Sur le groupe Facebook, les moqueries fusent, avant de se répandre sur Twitter. De l’aveu même du créateur de « La Ligue du LOL », Vincent Glad, il s’agit ni plus ni moins que d’un « jeu » tendance pour devenir une star de Twitter. En effet, dans un article qu’il écrit en juin 2009 pour Slate, très justement intitulé « Comment devenir une star de Twitter », Vincent Glad conseille de « s’embrouiller avec toute la communauté Twitter. En 140 signes, les insultes et les coups bas partent très vite devant les yeux incrédules de toute la communauté qui s’amuse à ‘retwitter’ » les meilleures saillies ».

Cibler des personnes en situation de vulnérabilité

Les victimes de « La Ligue du LOL » rapportent un véritable effet de meute qui opère à partir du moment où un membre du groupe décide de s’en prendre à une cible. Dès lors, son message est retweeté par de nombreux comptes. La cible privilégiée du groupe Facebook ? Des femmes, des homosexuels, des juifs… Les membres de « La Ligue du LOL » visent des cibles « faciles », et appuient là où ça fait mal. De facto, le groupe développe des techniques spécifiques pour insulter, se moquer et harceler.

Tout cela présuppose l’existence d’une organisation. Et il y en avait en effet une, comme le rapporte Nora Bouazzouni, qui explique que plusieurs personnes lui ont parlé à un moment d’un organigramme de « La Ligue du LOL ». Vraisemblablement, il y avait des membres passifs, alors que d’autres étaient chargés de suivre des cibles spécifiques.
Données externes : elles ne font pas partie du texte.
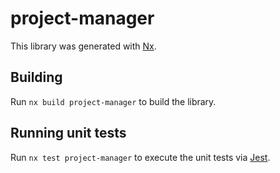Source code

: # project-manager

This library was generated with [Nx](https://nx.dev).

## Building

Run `nx build project-manager` to build the library.

## Running unit tests

Run `nx test project-manager` to execute the unit tests via [Jest](https://jestjs.io).
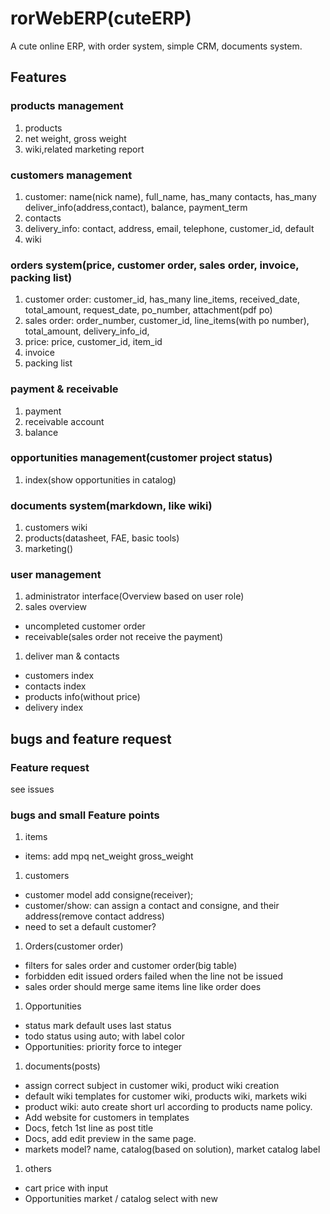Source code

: # rorWebERP(cuteERP)

A cute online ERP, with order system, simple CRM, documents system.

## Features
### products management
1. products
1. net weight, gross weight
1. wiki,related marketing report

### customers management
1. customer: name(nick name), full_name, has_many contacts, has_many deliver_info(address,contact), balance, payment_term
1. contacts
1. delivery_info: contact, address, email, telephone, customer_id, default
1. wiki

### orders system(price, customer order, sales order, invoice, packing list)
1. customer order: customer_id, has_many line_items, received_date, total_amount, request_date, po_number, attachment(pdf po)
1. sales order: order_number, customer_id, line_items(with po number), total_amount, delivery_info_id,
1. price: price, customer_id, item_id
1. invoice
1. packing list

### payment & receivable
1. payment
1. receivable account
1. balance

### opportunities management(customer project status)
1. index(show opportunities in catalog)

### documents system(markdown, like wiki)
1. customers wiki
1. products(datasheet, FAE, basic tools)
1. marketing()

### user management
1. administrator interface(Overview based on user role)
1. sales overview
 - uncompleted customer order
 - receivable(sales order not receive the payment)
1. deliver man & contacts
 - customers index
 - contacts index
 - products info(without price)
 - delivery index

## bugs and feature request
### Feature request
see issues

### bugs and small Feature points
1. items
- items: add mpq net_weight gross_weight

1. customers
- customer model add consigne(receiver);
- customer/show: can assign a contact and consigne, and their address(remove contact address)
- need to set a default customer?

1. Orders(customer order)
- filters for sales order and customer order(big table)
- forbidden edit issued orders failed when the line not be issued
- sales order should merge same items line like order does

1. Opportunities
- status mark default uses last status
- todo status using auto; with label color
- Opportunities: priority force to integer

1. documents(posts)
- assign correct subject in customer wiki, product wiki creation
- default wiki templates for customer wiki, products wiki, markets wiki
- product wiki: auto create short url according to products name policy.
- Add website for customers in templates
- Docs, fetch 1st line as post title
- Docs, add edit preview in the same page.
- markets model? name, catalog(based on solution), market catalog label

1. others
- cart price with input
- Opportunities market / catalog select with new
Il y a avait aussi certains membres comme Stephen des Aulnois (pseudo : @desgonzo) et Baptiste Fluzin (@soymalau) qui étaient chargés de réaliser des photomontages. Enfin, d’autres membres avaient pour mission d’archiver des tweets et captures d’écran sur Pearltree, un site de curation.

La machine était donc bien huilée. Une machine dont Florence Porcel, journaliste à l’époque, a fait les frais. Dans son témoignage, elle explique que le cyber harcèlement (qui est un délit puni par la loi) « a commencé par des tweets malveillants de plusieurs comptes, de manière répétée. Ensuite, j’ai eu droit à un photomontage à caractère pornographique ». Nora Bouazzouni rapporte des techniques similaires : « J’ai eu des insultes à caractère sexuel et misogyne, des photomontages pornographiques. Et il y avait toujours une connotation raciste ». Photographe et réalisatrice, Laurence Guenoun témoigne elle aussi sur Twitter, relatant qu’elle était visée par « des créations à caractère antisémite ».

Le droit d’exister… virtuellement

Au-delà du choc qu’elle suscite (parce que certaines personnes sont ou étaient des “journalistes” en activité), cette affaire doit donner lieu à une prise de conscience collective et individuelle sur la réalité et la laideur du cyberharcèlement. De la même manière qu’on a le droit d’exister dans la vraie vie, on a aussi le droit d’exister virtuellement, sans craindre pour sa personne ni subir des attaques dont le but est de dénigrer, d’humilier. A bon entendeur.